**Excerpt to read**
* * * * * * *

At Hiša Franko, Ana Roš’ tiny, world-famous restaurant in Slovenia’s fertile Soca Valley, every last detail of the seasonally tuned menu is in perpetual daily flux. Surrounded by mountain pastures, turquoise rivers, the sparkling Mediterranean and the dark forests that make up the area, the chef and her team have always sourced exactly seasonal ingredients from no more than 50 kilometers away to make up their nightly changing menu. On any given evening it might include cheeses and milks from mountain-grazing cows, flowers and berries from the nearby forests, wild boar and deer and rare marble river trout. But beginning in March of last year, everything else about Hiša Franko has been in flux, too. As Covid long kept closed the doors to her dining room, Roš—who has come to be known as a boundary pusher in the industry—bore an expectation to be thinking forward, and to spend the time thinking even more deeply about how to connect what we eat with where we are.

What was for centuries a practically borderless area of the map where German, Latin and Slavic languages and Italian and Austrian cultural and culinary traditions blended into a singularly Slovenian experience, the region—and Roš—were forced by Covid lockdown to draw borders and close doors. As she prepared to re-open the restaurant [on May 28], Roš acknowledged that the way visitors will come to her tables in the valley is changing, as is the way diners will interact with restaurants overall and worldwide. Here, Roš shares her best guess as to what it will feel like for things to open back up, plus: the challenges and the joys of beginning anew.

David Prior: What is happening right now in the Soča Valley?
Ana Ros: It's getting sunny and beautiful. The mountains are covered with snow. It's all greenish in the valley. Slowly, slowly, we are reopening, which is amazing. We have been closed since October 26. Slovenia had a very rigid system. The reopening has been postponed many times. But this is what we need. We needed the borders to reopen, which will give us the opportunity to have international tourism so we can start working.
What do you think fine dining will look like on the other side of this? Before Covid, it was such a thing for people to fly to one restaurant here and another there in a kind of a box-ticking gastronomy. Do you think that is going to change?
Honestly, I don't believe that is going to change. But it will take time. I just came from Switzerland and I understand that travel now is not so easy. You need to do so many tests. The vaccination passport is still not working. But once the whole world uses the same language and establishes the same politics [about this], I think it will be an even better place. We will be a little bit more cautious. We will probably be a little bit more aware, also more self-aware and socially aware. And I think we will all be looking forward to having amazing experiences, because we miss socializing. We miss amazing meals. We miss seeing people in the restaurant. We miss a good glass of wine, or whatever. So I think we will be coming back even better than before.

You have a very interesting background, which I know has been written about a lot, having been an Alpine skier and the discipline that comes with that. But I'm super interested in the fact that you studied diplomacy, and I enjoy hearing you speak about internationalism and globalism. Is there a role that food can play, and restaurants can play, in diplomacy and a kind of global cooperation?
If you look from the French Revolution on, everything has happened at the table. I believe that restaurants are not only places where people have fun or celebrate, but also places where people discuss or conclude things. I believe that food is a connecting element between people. Even first dates—usually they happen in a restaurant. I do believe that food and gastronomy is one of the most important diplomatic languages.

* * * * * * *

Bounding boxes and keypoints
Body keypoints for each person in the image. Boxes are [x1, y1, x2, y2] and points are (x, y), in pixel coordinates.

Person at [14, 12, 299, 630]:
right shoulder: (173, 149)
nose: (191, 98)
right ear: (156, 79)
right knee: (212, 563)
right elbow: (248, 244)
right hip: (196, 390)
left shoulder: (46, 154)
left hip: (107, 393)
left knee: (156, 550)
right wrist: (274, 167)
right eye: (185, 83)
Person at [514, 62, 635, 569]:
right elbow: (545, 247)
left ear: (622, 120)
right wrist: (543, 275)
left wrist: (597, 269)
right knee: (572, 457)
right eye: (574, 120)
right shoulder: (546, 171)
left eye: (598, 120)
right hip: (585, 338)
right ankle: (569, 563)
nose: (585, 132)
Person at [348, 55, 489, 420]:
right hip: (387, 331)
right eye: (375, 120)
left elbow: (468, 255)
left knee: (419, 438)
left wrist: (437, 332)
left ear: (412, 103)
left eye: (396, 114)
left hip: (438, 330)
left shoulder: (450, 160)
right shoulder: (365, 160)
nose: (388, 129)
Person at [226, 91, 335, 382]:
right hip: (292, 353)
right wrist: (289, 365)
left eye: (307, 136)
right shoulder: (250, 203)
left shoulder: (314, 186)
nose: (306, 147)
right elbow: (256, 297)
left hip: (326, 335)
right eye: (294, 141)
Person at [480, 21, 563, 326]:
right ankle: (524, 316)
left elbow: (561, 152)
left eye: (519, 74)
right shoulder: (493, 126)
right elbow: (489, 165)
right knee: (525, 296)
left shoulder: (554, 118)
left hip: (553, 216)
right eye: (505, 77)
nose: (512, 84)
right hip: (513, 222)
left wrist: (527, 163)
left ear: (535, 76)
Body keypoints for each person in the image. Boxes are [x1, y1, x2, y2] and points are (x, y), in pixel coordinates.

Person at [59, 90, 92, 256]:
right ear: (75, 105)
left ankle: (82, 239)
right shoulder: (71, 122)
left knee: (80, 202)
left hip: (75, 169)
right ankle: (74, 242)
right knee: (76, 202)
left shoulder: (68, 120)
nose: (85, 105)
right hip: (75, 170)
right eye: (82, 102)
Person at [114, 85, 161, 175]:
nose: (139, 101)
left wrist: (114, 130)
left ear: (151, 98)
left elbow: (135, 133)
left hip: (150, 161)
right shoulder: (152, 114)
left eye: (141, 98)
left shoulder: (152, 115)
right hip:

* * * * * * *

**Task set**
1. According to the interview with Ana Roš, on what date did her restaurant close before the reopening she describes?
2. Quote everything in the interview with Ana Roš from "What was for" down to "the Soča Valley?".
The records come from a source separate from the text.

**Answers per task**
1. October 26

2.
What was for centuries a practically borderless area of the map where German, Latin and Slavic languages and Italian and Austrian cultural and culinary traditions blended into a singularly Slovenian experience, the region—and Roš—were forced by Covid lockdown to draw borders and close doors. As she prepared to re-open the restaurant [on May 28], Roš acknowledged that the way visitors will come to her tables in the valley is changing, as is the way diners will interact with restaurants overall and worldwide. Here, Roš shares her best guess as to what it will feel like for things to open back up, plus: the challenges and the joys of beginning anew.

David Prior: What is happening right now in the Soča Valley?